----- RECORDS PROVIDED
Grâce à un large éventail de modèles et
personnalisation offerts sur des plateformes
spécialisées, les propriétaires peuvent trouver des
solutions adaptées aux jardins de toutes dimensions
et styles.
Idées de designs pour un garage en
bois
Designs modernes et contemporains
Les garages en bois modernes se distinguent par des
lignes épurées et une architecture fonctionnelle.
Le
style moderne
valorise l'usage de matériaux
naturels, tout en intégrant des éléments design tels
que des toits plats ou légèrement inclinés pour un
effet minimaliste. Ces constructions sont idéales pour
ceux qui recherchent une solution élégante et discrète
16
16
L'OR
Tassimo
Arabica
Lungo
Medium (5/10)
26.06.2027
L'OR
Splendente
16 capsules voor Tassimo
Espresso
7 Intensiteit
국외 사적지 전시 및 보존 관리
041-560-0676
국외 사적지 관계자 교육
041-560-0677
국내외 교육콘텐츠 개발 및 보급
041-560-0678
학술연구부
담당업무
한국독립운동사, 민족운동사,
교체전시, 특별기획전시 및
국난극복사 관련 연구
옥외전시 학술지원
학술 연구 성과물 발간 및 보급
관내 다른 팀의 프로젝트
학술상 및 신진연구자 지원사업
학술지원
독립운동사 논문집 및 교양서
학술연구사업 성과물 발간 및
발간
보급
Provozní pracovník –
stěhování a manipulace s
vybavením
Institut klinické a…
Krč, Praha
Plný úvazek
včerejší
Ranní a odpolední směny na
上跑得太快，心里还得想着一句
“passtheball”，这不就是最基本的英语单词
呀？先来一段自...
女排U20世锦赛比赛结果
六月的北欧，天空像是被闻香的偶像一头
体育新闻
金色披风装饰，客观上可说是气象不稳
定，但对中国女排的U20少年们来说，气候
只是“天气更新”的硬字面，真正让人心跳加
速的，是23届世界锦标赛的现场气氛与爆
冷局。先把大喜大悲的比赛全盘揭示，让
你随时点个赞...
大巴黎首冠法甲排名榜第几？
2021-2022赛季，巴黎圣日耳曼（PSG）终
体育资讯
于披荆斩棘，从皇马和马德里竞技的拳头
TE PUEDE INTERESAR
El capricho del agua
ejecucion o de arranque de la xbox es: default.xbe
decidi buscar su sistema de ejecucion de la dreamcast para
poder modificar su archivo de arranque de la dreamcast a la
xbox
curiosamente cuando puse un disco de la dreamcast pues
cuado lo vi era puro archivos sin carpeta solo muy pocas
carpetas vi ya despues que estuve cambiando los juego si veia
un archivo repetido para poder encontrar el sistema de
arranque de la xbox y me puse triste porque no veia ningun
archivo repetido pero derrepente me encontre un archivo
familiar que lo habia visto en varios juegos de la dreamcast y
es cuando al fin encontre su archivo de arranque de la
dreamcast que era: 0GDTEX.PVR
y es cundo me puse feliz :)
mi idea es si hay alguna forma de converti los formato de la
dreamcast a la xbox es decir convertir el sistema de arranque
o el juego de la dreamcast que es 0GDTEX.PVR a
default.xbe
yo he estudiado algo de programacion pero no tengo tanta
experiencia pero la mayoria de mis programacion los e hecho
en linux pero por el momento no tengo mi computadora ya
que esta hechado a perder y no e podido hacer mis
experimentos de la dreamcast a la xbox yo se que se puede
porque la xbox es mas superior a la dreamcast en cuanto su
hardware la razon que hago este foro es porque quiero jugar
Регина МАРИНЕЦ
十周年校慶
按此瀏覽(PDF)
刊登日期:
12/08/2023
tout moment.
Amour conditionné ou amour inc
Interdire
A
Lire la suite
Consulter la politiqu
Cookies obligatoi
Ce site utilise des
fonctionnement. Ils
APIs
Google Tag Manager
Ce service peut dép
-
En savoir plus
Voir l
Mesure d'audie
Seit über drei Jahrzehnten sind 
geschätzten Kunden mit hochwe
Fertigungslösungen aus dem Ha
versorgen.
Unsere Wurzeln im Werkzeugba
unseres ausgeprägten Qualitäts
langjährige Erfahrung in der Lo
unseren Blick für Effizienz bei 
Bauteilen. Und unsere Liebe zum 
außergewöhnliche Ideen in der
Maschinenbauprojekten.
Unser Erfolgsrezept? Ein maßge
----------
• **WRITTEN TASK**
Retype the portion of the data above that starts on the line with "Idées de designs pour un garage en" and finishes on the line with "041-560-0676", including both of those lines.

• **EXERCISE RESULT**
Idées de designs pour un garage en
bois
Designs modernes et contemporains
Les garages en bois modernes se distinguent par des
lignes épurées et une architecture fonctionnelle.
Le
style moderne
valorise l'usage de matériaux
naturels, tout en intégrant des éléments design tels
que des toits plats ou légèrement inclinés pour un
effet minimaliste. Ces constructions sont idéales pour
ceux qui recherchent une solution élégante et discrète
16
16
L'OR
Tassimo
Arabica
Lungo
Medium (5/10)
26.06.2027
L'OR
Splendente
16 capsules voor Tassimo
Espresso
7 Intensiteit
국외 사적지 전시 및 보존 관리
041-560-0676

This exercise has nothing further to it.